== TASK INSTRUCTIONS ==
Your answer should be every line below that includes the word "Right".

== EXERCISE DATA ==
======
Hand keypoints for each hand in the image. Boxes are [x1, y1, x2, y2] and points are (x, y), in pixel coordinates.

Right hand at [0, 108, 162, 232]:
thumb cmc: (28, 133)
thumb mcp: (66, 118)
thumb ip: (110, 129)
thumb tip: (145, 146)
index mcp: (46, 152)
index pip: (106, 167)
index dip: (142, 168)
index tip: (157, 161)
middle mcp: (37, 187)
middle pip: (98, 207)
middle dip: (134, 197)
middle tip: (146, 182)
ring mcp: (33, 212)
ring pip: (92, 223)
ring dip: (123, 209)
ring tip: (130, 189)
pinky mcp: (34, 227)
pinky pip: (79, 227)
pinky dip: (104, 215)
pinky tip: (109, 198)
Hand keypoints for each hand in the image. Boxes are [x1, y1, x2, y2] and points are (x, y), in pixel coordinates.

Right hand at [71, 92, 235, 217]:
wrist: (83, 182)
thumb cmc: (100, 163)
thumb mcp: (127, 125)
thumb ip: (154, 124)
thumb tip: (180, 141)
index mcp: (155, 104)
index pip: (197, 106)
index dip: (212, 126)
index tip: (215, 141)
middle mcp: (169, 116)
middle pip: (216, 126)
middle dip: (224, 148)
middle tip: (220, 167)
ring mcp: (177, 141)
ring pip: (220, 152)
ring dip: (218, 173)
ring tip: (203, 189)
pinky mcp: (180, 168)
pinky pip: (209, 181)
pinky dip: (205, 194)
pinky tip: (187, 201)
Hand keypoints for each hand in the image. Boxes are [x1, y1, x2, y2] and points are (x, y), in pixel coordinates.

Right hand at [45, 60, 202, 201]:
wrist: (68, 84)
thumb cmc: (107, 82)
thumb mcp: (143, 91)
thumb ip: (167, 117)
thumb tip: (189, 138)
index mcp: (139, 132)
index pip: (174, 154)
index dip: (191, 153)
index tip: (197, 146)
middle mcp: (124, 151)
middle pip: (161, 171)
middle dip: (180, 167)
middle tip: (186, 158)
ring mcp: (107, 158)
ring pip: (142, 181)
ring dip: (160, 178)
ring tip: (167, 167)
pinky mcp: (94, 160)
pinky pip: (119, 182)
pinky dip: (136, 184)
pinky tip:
======
== ANSWER ==
Right hand at [0, 108, 162, 232]:
Right hand at [71, 92, 235, 217]:
Right hand at [45, 60, 202, 201]:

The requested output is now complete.